Under such reforms alternative parties would immediately face problems with the distribution methodology. The major parties have lobbied to limit state financing to major party candidates, so as not to waste tax dollars on frivolous candidates. Some threshold requirement is probably necessary. Threshold requirements that favors the status-quo parties are: a certain percentage vote in the previous election; and matching private contributions, as is currently done in Presidential elections. A threshold requirement that would be fairer to alternative parties with low-income supporters is requiring a certain number of signatures on a petition, or a threshold number of qualifying contributions of, say, $5 or $10 each.

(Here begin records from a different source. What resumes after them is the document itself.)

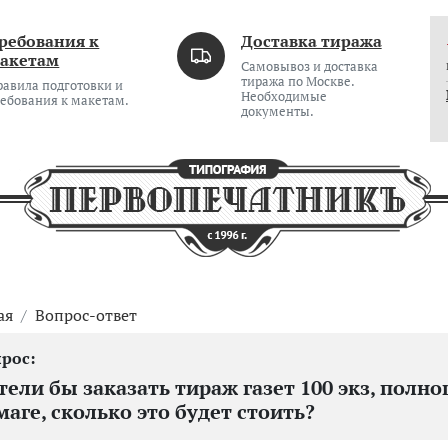
ребования к
Доставка тиража
акетам
Самовывоз и доставка
тиража по Москве.
равила подготовки и
Необходимые
ребования к макетам.
документы.
ая
Вопрос-ответ
тели бы заказать тираж газет 100 экз, полно
маге, сколько это будет стоить?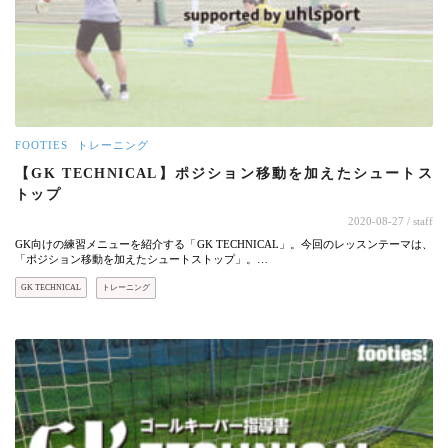
FOOTIES
トレーニング
【GK TECHNICAL】ポジション移動を加えたシュートス
トップ
2020-08-27
/ staff
GK向けの練習メニューを紹介する「GK TECHNICAL」。今回のレッスンテーマは、
「ポジション移動を加えたシュートストップ」。…
GK TECHNICAL
トレーニング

If the number were set too high, of course, rich individuals would still have an advantage because they could simply hire professional petition gatherers.
Campaign finance reform is not generally seen as a sexy issue, but it may have potential. Can we create a pro-democracy movement in the United States, arguably the least political and least ideological of all developed nations? Most Americans embrace the concept of “fair play.” Is it possible to create in the public mind the understanding that campaign contributions are equivalent to bribes? Can we create such disgust that voters will accept and even compel their government to provide for public financing of elections? This reform could lead to real change.
- Television stations often won’t accept advertisements for such local races. Once voters have received several campaign pieces from each candidate there are diminishing returns – and even some voter resentment.
- As Ross Perot, who gained instant credibility as a candidate because of his wealth, admitted – he planned to “buy” the Presidency for the people “because you can’t afford it.”